• THE PROBLEM: Count the lines in the items below that contain the word "Look". Reply with only the number.
** START OF DATA ROWS **
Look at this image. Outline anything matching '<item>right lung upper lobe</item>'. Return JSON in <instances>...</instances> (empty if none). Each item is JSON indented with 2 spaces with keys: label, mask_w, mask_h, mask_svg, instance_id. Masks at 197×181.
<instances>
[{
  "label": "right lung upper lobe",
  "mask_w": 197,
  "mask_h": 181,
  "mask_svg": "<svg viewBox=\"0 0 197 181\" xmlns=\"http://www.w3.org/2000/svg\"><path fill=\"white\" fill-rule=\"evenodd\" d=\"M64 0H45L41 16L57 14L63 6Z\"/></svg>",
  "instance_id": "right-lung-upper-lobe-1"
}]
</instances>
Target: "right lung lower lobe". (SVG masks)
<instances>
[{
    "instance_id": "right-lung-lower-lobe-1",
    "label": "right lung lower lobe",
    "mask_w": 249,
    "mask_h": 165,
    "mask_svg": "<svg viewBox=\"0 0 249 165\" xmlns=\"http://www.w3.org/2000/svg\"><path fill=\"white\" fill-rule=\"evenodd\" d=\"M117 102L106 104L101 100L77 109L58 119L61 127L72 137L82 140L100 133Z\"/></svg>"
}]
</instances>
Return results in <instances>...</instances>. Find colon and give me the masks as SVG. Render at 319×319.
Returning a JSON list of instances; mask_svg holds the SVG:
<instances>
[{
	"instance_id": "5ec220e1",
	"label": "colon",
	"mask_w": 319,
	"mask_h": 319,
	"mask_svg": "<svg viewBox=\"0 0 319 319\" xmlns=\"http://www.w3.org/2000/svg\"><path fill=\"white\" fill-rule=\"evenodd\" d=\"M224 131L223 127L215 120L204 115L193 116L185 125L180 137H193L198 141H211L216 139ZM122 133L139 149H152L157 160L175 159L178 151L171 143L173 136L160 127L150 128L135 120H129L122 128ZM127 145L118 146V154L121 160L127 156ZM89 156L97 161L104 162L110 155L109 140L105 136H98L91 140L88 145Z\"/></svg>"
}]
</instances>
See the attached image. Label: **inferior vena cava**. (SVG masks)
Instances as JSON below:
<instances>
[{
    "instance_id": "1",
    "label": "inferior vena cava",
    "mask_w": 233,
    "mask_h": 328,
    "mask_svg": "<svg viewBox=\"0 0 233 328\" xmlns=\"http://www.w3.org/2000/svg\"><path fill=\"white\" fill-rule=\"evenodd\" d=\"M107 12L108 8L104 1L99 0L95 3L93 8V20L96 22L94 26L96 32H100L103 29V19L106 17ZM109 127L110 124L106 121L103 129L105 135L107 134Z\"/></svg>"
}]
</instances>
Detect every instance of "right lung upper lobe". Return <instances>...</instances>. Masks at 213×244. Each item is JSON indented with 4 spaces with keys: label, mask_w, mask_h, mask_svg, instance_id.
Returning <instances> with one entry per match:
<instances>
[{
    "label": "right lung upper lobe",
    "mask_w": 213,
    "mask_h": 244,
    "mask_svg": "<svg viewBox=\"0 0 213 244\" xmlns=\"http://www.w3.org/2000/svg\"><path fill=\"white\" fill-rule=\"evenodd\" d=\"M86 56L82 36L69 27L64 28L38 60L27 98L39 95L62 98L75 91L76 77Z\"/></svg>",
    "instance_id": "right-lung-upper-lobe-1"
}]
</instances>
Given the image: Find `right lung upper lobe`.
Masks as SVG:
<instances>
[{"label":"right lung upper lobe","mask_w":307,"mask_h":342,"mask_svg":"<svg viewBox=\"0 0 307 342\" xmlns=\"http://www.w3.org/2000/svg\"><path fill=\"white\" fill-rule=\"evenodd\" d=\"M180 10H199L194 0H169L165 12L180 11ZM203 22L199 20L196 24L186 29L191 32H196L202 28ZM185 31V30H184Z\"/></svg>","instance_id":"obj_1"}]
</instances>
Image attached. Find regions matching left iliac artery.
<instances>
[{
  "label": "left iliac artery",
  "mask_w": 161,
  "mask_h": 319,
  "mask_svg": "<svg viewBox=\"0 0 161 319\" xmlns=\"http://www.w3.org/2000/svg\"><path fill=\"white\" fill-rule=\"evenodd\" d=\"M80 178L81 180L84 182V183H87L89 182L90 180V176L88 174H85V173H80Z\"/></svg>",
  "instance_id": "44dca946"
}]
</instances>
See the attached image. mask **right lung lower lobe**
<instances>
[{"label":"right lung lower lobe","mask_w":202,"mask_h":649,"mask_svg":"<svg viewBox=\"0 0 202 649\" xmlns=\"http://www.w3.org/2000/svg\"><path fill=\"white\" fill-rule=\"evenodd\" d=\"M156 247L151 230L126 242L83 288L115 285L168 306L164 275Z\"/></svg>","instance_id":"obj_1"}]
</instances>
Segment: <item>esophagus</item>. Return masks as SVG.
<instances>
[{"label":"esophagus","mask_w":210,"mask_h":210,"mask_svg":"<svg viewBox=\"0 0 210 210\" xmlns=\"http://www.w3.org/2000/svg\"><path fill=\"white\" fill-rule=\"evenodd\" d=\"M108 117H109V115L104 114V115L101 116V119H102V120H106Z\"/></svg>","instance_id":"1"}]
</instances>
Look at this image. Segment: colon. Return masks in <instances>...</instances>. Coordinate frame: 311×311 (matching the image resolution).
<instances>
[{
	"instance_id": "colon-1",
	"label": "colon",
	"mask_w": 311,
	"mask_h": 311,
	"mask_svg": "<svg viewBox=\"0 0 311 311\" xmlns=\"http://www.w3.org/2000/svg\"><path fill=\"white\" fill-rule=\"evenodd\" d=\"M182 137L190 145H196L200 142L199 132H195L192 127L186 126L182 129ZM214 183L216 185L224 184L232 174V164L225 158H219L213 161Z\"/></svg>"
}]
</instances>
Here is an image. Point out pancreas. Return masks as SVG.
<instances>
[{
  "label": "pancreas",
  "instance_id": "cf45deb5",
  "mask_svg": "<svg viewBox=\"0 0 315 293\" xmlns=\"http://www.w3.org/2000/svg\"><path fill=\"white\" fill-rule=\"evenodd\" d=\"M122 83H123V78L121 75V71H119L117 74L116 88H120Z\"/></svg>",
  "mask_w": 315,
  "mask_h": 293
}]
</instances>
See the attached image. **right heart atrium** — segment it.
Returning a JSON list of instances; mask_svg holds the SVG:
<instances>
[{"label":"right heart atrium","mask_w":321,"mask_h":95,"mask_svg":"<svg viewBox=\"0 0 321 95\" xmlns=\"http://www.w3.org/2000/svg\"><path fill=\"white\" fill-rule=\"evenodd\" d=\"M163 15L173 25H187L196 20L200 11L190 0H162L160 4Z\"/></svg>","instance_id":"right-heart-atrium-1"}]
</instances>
** END OF DATA ROWS **
• SOLUTION TO THIS TASK: 2